Explore the material -
**A)** In the text about the "Blood Works" exhibit, what did the artist suspend the blood in so that it would flow smoothly in his quill pen?
**B)** Write a continuation of the text about the "Blood Works" exhibit, picking up after its final sentence.

··· Excerpt ···

Far from the "sensational" or "transgressive" or "edgy" trends that mark so much contemporary art, "Blood Works" contains significant, allusive meaning rendered in a traditionally classic form. Using an unconventional medium -- body fluid (his own and donated blood), the artist deeply binds himself to his work, committing a part of himself to his art that renders his images all the more personal and political and impassioned. "Blood Works" is truly a unique exhibit, one that resonates outside the "academic" realm of the art world and into the "real" world of rising HIV infection rates, "super" viruses, and a population progressively indifferent to an epidemic that still remains among us.
Artist Statement:
"One evening, while playing with an X-Acto razor, it slipped from my hand and stuck straight up in my thigh. When I removed the blade from my leg, a red geyser shot into the air -- I must have hit an artery. I quickly collected the liquid in a hermetic container and placed it in the refrigerator.
"The next day, when I attempted to use it as a drawing medium, I was discouraged to find that the pigment instantly coagulated in my quill pen. After some experimentation and consultation with a medical technician, I suspended the liquid in a thinning solution which helped it to flow smoothly.
"Soon after creating my first drawing in the series, I discovered another setback to my medium: when it dries it darkens to brown within a day. It took several weeks of experimentation with sealers and varnishes before I found the best combination to preserve the sanguine freshness of my pigment. I now draw the blood from my arm with new, clean syringes."
In addition to his own blood, Sherer employs donated blood from friends -- both men and women, both HIV-Positive and HIV-Negative individuals. The drawings are then rendered on Wausau and Linweave archival papers. Some of the smaller images are encased in frames from the artist's collection of Victorian oval wood frames.

··· Given entries ···

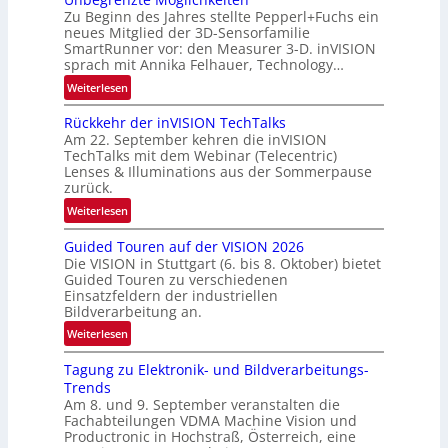
‘
u
Zu Beginn des Jahres stellte Pepperl+Fuchs ein
n
neues Mitglied der 3D-Sensorfamilie
SmartRunner vor: den Measurer 3-D. inVISION
d
sprach mit Annika Felhauer, Technology…
e
:
Weiterlesen
U
Rückkehr der inVISION TechTalks
n
Am 22. September kehren die inVISION
b
TechTalks mit dem Webinar (Telecentric)
e
Lenses & Illuminations aus der Sommerpause
g
zurück.
r
:
Weiterlesen
e
R
n
Guided Touren auf der VISION 2026
ü
z
Die VISION in Stuttgart (6. bis 8. Oktober) bietet
c
t
Guided Touren zu verschiedenen
k
Einsatzfeldern der industriellen
e
k
Bildverarbeitung an.
M
e
:
ö
Weiterlesen
h
G
g
r
Tagung zu Elektronik- und Bildverarbeitungs-
u
l
d
Trends
i
i
e
Am 8. und 9. September veranstalten die
d
c
r
Fachabteilungen VDMA Machine Vision und
e
h
Productronic in Hochstraß, Österreich, eine
i
d
k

···

Solved tasks -
**A)** A thinning solution.

**B)**
Censorship (Compiled, written and edited by Richard Melvin, Shane Harrison, and Robert Sherer)
"In 1989, the American artist Robert Sherer publicly displayed for the first time a selection of paintings from his graduate school thesis project and immediately incurred the wrath of local conservatives. His thesis, titled "Re-Presentation," was comprised of oil paintings of male nudes in famous female poses, mocking the sexism of Western art history. Since that first controversy, the artist's censorship battles in Ohio, Pennsylvania, his home state of Alabama, and most recently South Carolina have established him among the most censored artists in the United States.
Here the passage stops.